→ Work to complete:
**A.** In the reader comments on the story about Caramel and Big Mac, what did the first commenter expect Big Mac to do while Caramel was speaking with him?
**B.** Continue the reader comments on the story about Caramel and Big Mac after the last comment shown.

For some reason, when I read up to the place where Caramel was speaking with Big Mac, I thought that he would lash out at Caramel and punch him in the muzzle, and after that would give him a good yelling for him to stop being so blind for the bright side of live or something like that. Not sure if it would helped him though.


Unfortunately, there are a lot of people who experience this. Luckily, that means we are not alone.


Thanks! I'm glad the emotions were conveyed well. Good to be in the sunshine. It feels warm. :twilightsmile:

As for Big Mac, I like to think he's pretty smart, and knew that Caramel had to come around on his own terms

i loved it. kind of a bit close to the vest or the chest or however the saying goes, but it was amazing.


Thanks! Glad you enjoyed it! :twilightsmile:

well, it's hard not to like a good piece of literature.

Wonderfully written story. I was pretty depressed when I decided to read this and I think it's because of that reason I really enjoyed it. All the emotions and stages caramel went through were just spot on, or at least they were for me. Also the ending, those last few lines even picked up my spirits. This story really deserves more attention.

→ Given material:
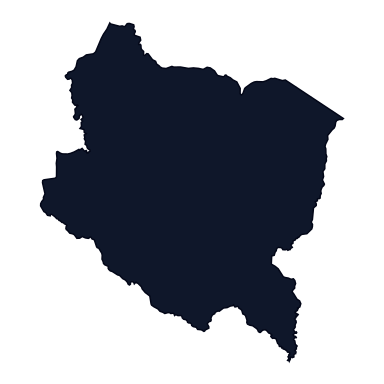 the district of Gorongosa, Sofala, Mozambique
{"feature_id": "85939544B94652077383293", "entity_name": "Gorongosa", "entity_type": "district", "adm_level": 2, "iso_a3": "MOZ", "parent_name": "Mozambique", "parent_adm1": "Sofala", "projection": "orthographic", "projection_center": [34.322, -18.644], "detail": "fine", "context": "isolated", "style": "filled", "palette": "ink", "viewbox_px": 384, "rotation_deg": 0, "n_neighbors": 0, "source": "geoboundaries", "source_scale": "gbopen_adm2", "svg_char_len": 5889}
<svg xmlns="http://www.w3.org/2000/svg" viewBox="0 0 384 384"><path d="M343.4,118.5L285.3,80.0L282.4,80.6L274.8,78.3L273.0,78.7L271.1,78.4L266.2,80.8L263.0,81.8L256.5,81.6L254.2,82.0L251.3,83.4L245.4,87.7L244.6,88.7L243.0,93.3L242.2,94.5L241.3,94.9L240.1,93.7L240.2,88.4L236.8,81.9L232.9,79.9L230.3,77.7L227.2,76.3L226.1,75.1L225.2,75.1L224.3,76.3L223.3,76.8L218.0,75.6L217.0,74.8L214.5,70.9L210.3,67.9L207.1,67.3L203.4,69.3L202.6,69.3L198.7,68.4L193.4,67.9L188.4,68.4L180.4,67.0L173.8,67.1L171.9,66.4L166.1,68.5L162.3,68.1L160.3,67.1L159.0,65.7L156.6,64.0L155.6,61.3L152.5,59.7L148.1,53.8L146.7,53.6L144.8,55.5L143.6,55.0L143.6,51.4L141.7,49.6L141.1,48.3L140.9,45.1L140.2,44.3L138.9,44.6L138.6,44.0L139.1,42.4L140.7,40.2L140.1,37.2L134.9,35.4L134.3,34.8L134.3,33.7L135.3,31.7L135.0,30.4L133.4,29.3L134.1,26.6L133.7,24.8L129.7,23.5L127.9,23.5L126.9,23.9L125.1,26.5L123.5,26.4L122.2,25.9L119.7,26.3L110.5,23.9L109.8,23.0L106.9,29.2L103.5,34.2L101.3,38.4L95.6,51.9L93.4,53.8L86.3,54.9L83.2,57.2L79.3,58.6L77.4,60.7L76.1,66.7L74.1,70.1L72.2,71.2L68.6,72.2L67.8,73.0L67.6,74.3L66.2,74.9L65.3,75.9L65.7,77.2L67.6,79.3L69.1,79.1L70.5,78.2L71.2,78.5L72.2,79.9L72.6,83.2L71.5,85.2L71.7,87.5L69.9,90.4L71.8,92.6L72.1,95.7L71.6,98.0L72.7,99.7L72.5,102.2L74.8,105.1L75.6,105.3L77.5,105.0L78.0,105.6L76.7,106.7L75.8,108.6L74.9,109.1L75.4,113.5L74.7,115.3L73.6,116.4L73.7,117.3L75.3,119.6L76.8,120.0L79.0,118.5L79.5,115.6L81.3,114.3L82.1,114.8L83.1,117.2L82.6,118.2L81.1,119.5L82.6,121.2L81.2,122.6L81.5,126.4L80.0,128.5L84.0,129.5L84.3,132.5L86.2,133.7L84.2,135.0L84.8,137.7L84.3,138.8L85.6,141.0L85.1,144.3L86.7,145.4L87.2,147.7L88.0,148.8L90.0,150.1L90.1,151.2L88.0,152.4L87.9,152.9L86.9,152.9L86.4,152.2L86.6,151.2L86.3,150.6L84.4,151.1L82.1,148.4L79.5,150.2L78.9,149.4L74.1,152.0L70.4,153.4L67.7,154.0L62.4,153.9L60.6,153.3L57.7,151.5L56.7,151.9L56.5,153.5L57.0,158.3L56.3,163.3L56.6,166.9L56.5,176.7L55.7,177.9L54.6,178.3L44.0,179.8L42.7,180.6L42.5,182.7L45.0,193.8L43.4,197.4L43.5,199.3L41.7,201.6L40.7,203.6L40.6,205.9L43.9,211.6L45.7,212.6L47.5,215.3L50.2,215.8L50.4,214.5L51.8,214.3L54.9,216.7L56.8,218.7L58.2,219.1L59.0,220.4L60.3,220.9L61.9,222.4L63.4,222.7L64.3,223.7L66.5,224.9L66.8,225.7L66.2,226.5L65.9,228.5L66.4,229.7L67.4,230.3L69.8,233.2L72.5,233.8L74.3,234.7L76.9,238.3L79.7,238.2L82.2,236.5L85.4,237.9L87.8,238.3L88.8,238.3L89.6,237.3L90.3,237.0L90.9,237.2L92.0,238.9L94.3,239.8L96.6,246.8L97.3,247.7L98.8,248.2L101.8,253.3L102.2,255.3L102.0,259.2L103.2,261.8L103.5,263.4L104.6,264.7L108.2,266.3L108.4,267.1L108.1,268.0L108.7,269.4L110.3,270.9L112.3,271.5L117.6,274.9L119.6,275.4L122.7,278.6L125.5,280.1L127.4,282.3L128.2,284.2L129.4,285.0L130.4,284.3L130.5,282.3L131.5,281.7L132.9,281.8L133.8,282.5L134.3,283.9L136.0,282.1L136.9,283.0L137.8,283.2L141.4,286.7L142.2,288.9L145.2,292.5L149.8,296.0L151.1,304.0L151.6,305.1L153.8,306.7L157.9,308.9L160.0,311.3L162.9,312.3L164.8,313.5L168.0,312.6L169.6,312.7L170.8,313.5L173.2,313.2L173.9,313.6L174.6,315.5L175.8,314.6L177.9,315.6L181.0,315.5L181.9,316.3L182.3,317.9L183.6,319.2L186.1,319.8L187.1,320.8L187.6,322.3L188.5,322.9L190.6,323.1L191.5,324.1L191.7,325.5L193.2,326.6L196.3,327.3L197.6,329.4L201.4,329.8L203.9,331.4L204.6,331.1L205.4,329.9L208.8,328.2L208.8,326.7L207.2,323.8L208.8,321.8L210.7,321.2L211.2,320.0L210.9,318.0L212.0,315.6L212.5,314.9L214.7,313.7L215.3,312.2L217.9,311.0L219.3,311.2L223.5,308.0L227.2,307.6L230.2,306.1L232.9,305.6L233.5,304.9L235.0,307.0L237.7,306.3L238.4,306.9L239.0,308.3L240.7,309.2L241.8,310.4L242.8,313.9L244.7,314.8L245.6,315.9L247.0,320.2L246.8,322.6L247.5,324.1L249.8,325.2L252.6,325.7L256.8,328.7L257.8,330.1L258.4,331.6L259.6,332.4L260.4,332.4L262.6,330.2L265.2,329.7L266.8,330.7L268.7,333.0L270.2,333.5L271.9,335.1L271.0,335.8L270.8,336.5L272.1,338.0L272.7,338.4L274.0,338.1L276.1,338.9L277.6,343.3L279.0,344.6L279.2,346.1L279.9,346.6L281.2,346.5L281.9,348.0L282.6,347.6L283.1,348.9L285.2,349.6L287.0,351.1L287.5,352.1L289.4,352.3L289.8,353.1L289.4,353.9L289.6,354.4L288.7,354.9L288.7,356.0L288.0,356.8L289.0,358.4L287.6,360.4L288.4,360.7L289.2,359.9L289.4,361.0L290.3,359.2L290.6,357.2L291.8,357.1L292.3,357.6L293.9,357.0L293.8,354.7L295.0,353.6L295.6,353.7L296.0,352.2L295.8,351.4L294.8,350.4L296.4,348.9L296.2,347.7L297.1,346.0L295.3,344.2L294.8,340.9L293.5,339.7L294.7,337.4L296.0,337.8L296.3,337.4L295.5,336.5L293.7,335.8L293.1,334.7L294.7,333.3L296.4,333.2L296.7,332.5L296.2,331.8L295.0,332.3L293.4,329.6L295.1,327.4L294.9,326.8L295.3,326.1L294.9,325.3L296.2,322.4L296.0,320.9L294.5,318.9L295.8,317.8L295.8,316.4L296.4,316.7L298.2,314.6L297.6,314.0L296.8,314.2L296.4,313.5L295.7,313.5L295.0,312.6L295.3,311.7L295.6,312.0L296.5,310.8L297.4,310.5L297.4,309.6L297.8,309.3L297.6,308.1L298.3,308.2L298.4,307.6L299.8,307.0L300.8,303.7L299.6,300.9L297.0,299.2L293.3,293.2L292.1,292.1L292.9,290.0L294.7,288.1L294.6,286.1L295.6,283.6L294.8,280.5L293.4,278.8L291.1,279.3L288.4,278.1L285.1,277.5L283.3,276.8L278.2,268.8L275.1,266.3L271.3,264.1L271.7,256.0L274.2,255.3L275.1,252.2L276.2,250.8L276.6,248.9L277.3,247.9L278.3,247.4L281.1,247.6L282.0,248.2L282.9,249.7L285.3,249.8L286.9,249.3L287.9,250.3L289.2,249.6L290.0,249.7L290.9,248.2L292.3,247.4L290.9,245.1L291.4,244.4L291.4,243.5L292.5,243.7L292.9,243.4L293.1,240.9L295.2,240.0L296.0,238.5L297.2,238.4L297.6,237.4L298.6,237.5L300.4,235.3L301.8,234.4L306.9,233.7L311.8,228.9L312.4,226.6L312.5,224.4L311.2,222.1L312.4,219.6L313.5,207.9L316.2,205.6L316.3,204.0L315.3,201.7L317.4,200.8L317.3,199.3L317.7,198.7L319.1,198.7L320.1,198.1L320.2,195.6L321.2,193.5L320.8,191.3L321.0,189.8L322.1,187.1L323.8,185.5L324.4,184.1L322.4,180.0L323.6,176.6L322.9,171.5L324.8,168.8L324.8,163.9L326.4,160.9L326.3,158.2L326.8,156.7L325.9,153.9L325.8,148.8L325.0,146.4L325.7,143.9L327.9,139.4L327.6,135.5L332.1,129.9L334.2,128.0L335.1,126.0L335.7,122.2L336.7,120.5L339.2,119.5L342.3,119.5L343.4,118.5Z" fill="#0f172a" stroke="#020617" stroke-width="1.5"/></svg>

→ Solved tasks:
**A.** Punch Caramel in the muzzle and then yell at him to stop being blind to the bright side of life.

**B.**
Thanks. I'm glad it picked up your spirits at the end. :twilightsmile:

That was incredibly calming. :pinkiesad2:

This was the story equivalent of laying in a bathtub in a melancholy mood and finally getting up, drying off, getting dressed, and facing the day.

Thanks for writing it.


You're welcome! Glad you enjoyed it. :twilightsmile:

Wow. Very amazingly written. I think I'm one of those people who always walks where the rain isn't, but I can still relate to this because someone who's very close to me experiences this all the time. I think it kinda helps me understand just a little, how she feels.


Thanks! I'm glad it could be of some understanding. :twilightsmile:

I love this type of story you've written, I'd give it a Depressing tag but I figure thats for each person to decide. The hopefulness aura it gave in the end was nice if a little odd for me though as it usually takes something a bit more personal to get me, someone who's suffered from chronic depression, to feel the sunshine again. Nevertheless I thought it was a sweet story, well written and well told, thank you.


Thanks! Yeah, I felt that "Slice of Life" was a better tag than "Sad" here, but that's just my take. :twilightsmile:


But my eyes won't soon be turnin' red...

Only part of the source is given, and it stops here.